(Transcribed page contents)
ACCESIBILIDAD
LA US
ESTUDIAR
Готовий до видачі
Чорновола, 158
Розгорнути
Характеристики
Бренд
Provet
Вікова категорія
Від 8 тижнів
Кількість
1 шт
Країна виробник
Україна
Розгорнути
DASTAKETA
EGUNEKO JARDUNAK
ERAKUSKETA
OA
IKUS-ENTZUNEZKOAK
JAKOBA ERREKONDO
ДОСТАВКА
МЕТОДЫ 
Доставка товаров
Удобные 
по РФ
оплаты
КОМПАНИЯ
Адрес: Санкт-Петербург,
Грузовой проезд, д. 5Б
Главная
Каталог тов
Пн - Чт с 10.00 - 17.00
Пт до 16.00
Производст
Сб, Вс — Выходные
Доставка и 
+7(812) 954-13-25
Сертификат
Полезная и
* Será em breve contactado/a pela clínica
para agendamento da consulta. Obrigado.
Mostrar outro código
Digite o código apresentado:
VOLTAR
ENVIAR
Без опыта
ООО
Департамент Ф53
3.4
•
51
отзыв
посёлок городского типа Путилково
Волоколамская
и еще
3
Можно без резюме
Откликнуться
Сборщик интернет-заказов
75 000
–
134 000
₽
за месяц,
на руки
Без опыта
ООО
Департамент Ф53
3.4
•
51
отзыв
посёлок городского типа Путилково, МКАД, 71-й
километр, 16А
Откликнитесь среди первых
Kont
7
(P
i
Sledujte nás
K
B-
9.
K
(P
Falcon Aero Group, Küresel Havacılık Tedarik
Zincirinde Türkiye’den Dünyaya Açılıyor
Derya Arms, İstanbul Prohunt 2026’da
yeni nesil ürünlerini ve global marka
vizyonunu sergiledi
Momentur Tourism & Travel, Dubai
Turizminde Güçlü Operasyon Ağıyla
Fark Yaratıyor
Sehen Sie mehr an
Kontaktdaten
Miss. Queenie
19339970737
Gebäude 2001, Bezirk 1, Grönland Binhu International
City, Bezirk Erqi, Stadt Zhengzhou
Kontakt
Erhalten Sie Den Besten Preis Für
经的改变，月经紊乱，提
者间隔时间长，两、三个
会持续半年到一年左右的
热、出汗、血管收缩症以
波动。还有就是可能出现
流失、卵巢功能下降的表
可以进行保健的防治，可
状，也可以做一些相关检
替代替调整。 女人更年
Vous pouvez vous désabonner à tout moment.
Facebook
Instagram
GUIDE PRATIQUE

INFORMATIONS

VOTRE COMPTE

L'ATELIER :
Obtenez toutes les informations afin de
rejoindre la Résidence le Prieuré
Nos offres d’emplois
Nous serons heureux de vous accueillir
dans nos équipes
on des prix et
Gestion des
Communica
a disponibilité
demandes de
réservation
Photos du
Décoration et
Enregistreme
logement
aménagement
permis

[WHAT TO DO] Your answer should consist of the lines above that hold the word "Bezirk".

[ANSWER SPACE]
Gebäude 2001, Bezirk 1, Grönland Binhu International
City, Bezirk Erqi, Stadt Zhengzhou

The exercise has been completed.